I couldn’t attach the video and logs so I uploaded on an external host:

System:
  Host: utilisateur-Manjaro Kernel: 6.1.51-1-MANJARO arch: x86_64 bits: 64
    Desktop: KDE Plasma v: 5.27.7 Distro: Manjaro Linux
Machine:
  Type: Desktop System: ASUS product: N/A v: N/A serial: <superuser required>
  Mobo: ASUSTeK model: TUF GAMING B450M-PLUS II v: Rev X.0x
    serial: <superuser required> BIOS: American Megatrends v: 4010
    date: 03/14/2023
CPU:
  Info: 8-core AMD Ryzen 7 5700G with Radeon Graphics [MT MCP] speed (MHz):
    avg: 1960 min/max: 1400/4672
Graphics:
  Device-1: AMD Cezanne [Radeon Vega Series / Radeon Mobile Series]
    driver: amdgpu v: kernel
  Display: x11 server: X.Org v: 21.1.8 with: Xwayland v: 23.2.0 driver: X:
    loaded: amdgpu unloaded: modesetting dri: radeonsi gpu: amdgpu
    resolution: 1680x1050~60Hz
  API: OpenGL v: 4.6 Mesa 23.1.6-3 renderer: AMD Radeon Graphics (renoir
    LLVM 16.0.6 DRM 3.49 6.1.51-1-MANJARO)
Network:
  Device-1: Realtek RTL8111/8168/8411 PCI Express Gigabit Ethernet
    driver: r8169
  Device-2: D-Link DWA-140 RangeBooster N Adapter(rev.B3) [Ralink RT5372]
    driver: rt2800usb type: USB
Drives:
  Local Storage: total: 1.13 TiB used: 533.64 GiB (46.2%)
Info:
  Processes: 385 Uptime: 15m Memory: total: 28 GiB note: est.
  available: 29.17 GiB used: 5.54 GiB (19.0%) Shell: Zsh inxi: 3.3.29
  • Can you answer my question?
  • Try to install different proton version for the windows game 7DTD.

  • Try to downgrade mesa version if it helps.

Dota 2 is part of them, I play it everyday.
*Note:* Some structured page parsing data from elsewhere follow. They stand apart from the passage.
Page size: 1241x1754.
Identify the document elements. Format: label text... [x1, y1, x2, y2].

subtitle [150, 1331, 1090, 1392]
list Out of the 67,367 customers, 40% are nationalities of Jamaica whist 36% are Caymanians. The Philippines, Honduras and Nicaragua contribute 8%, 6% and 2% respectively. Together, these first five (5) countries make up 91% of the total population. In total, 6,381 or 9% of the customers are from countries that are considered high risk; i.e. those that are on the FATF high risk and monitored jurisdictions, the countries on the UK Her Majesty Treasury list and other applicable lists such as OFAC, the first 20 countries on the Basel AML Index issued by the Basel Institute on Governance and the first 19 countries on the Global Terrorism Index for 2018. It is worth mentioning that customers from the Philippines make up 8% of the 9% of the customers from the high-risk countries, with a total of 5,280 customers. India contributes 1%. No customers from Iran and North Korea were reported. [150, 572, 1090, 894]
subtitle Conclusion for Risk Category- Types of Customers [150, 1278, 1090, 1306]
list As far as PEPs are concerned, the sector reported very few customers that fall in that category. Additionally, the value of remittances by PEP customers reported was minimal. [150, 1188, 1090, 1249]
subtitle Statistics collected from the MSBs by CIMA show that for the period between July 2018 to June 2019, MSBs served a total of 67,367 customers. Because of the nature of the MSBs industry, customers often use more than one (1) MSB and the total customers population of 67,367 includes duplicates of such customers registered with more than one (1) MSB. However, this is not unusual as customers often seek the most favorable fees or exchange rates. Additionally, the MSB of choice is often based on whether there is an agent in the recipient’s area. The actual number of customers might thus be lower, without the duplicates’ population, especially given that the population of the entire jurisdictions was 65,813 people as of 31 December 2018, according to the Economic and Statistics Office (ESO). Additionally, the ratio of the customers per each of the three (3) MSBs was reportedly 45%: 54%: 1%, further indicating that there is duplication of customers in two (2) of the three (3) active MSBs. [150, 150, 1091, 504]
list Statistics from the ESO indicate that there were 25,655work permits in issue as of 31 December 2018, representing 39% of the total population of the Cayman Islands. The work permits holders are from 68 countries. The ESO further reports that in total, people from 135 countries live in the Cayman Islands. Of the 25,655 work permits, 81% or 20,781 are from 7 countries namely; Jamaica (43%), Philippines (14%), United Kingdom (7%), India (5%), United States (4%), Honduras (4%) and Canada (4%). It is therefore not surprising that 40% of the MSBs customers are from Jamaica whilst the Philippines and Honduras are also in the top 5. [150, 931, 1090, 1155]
I tried quite a few games (Combat Master, Dead or Alive 5 Last Round, Dota 2, Foxhole, Increlution, PICO PARK, Sim Companies, Tale of Immortal, and a few more) and 7DTD is the only one I have issues with (I tried various video settings).

I tried Stable 8.0.3, 7.0.6, Experimental Proton, GE-8.14. Also with those options PROTON_NO_D3D11=1 %command%, PROTON_NO_D3D10=1 %command%, PROTON_NO_ESYNC=1 PROTON_NO_FSYNC=1 %command%.

I’ve never downgraded packages before so I’m unsure about doing it correctly without breaking my system. Do you have any recommended way (safe & easy) to do it?

Addendum: I’ve done the last stable update (2023-09-18) and my issues are still ongoing. I’ll try digging into downgrading mesa package.

I forgot your 17 day old unclear answer, sorry.

  1. Install manjaro-downgrade

  2. How to downgrade mesa:
    $ DOWNGRADE_FROM_ALA=1 sudo manjaro-downgrade mesa
    when you are in the stable branch.

I downgraded mesa but even after a few reboots it switched to “soft rendering” so a lot of stuff wasn’t working as usual anymore. So I went back to current version.

As for an update: I’ve seen that the game has two renderer.

  • GLCore (default)
  • Vulkan (not fully supported as they wrote it in the game options)

I’ve just tried out the vulkan renderer (on the native game version) for a few minutes and haven’t got any issues so far, though I thought it would be buggy as well.

I’ll stress test it more in the next days by playing on vulkan renderer and see if it is playable.
Clearly not a fix as there seem to be an issue with GLCore though. I’ve read a few bug reports on mesa with kinda the same errors, I’ll try out the related games once my internet gets back to normal.